Chemistry

Academician K. A. ANDRIANOV, V. I. PAKHOMOV, V. M. GEL’PERINA

THE DISPROPORTIONATION REACTION—A NEW METHOD FOR THE SYNTHESIS OF ORGANOSILICON POLYMERS. SYNTHESIS OF POLYPHENYLENESILANES

In organoelement chemistry, the disproportionation reaction is widely used in syntheses of various monomers (1–3). Meanwhile, this interesting reaction can be used for the synthesis of high-molecular-weight compounds.

Our experiments showed that, on heating bis-(dimethylethoxysilyl)benzene with catalytic amounts of certain nucleophilic reagents, evolution of dimethyldiethoxysilane and formation of polydimethylphenylenesilane are observed.

The reaction proceeds according to the scheme:

\[ \begin{gathered} \mathrm{C_2H_5O{-}Si(CH_3)_2\,C_6H_4\,Si(CH_3)_2{-}OC_2H_5} \ \xrightarrow[\ 230^\circ\ ]{\mathrm{KOH}}\ \mathrm{(CH_3)_2Si(OC_2H_5)_2} + \left[-\mathrm{Si(CH_3)_2\,C_6H_4}-\right]_n . \end{gathered} \]

Depending on the extent to which the reaction has proceeded, it is possible to isolate oligomers with different numbers of units. Thus, upon disproportionation of bis-(dimethylethoxysilyl)benzene with cleavage of 0.5 mole of dimethyldiethoxysilane per mole of starting substance, after hydrolysis in a weakly acidic medium the dimer was isolated

\[ \mathrm{HO{-}Si(CH_3)_2\,C_6H_4\,Si(CH_3)_2\,C_6H_4\,Si(CH_3)_2{-}OH} \]

—a crystalline substance with m.p. 132°. This indicates the stepwise character of polymer formation.
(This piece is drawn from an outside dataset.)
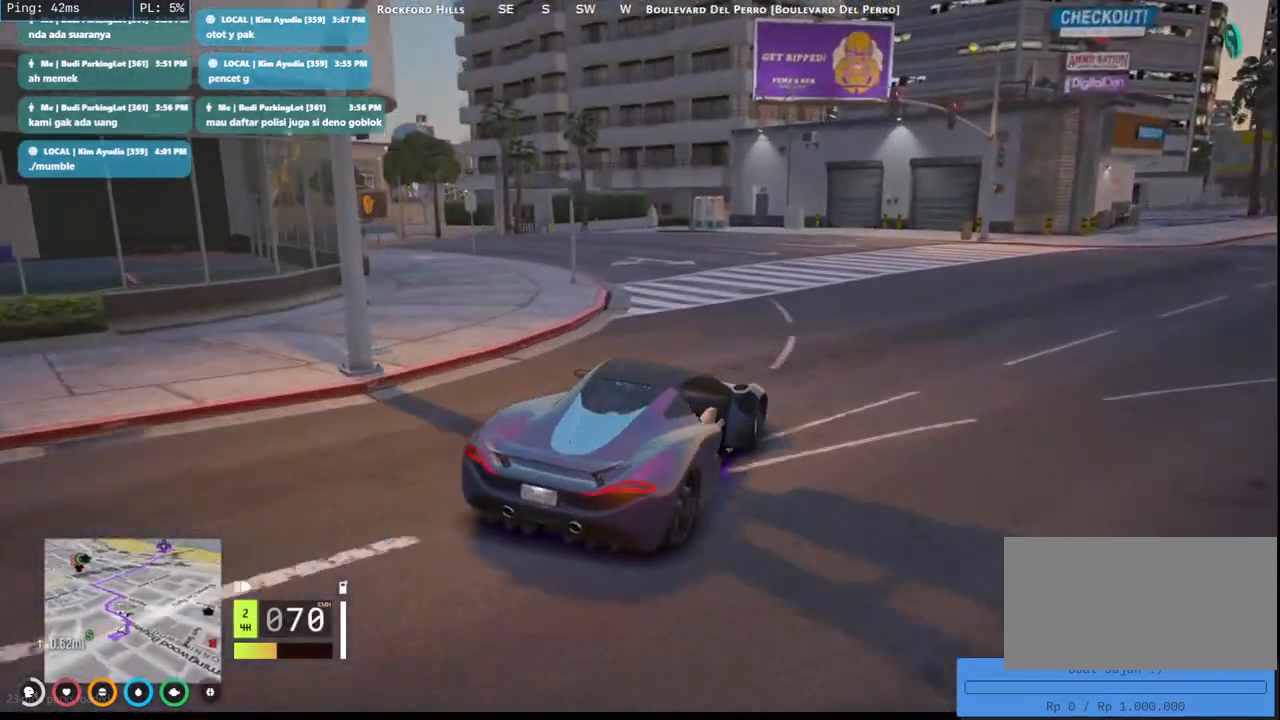
{"keys": ["a", "w"], "mouse": [], "events": []}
If the reaction is carried out so that the amount of dimethyldiethoxysilane evolved is close to the theoretical amount, polymers are obtained which are readily soluble in organic solvents and have reduced viscosity up to 0.4.

The disproportionation reaction proceeds not only in the presence of KOH, but also under the action of alkali-metal alcoholates, amines, etc. The interaction of nucleophilic reagents with bis-(alkylalkoxysilyl)benzenes probably proceeds by an ionic mechanism:

\[ \mathrm{ RO{-}Si(CH_3)_2{-}C_6H_4{-}Si(CH_3)_2{-}OR + (OR)^- \rightleftharpoons \left[ RO{-}Si(CH_3)_2{-}C_6H_4: \right]^- + (CH_3)_2Si(OR)_2 } \]

\[ \mathrm{ \left[ ROSi(CH_3)_2{-}C_6H_4: \right]^- + ROSi(CH_3)_2{-}C_6H_4{-}Si(CH_3)_2{-}OR \rightleftharpoons RO{-} } \]

\[ \mathrm{ -\left[ Si(CH_3)_2{-}C_6H_4 \right]_2 {-}Si(CH_3)_2{-}OR + (OR)^- \quad \text{etc.} } \]

Such a reaction mechanism is consistent with the fact that the use of tri-, tetra-, and hexaalkoxy derivatives of disilylbenzenes ultimately leads to the formation of spatial polymers.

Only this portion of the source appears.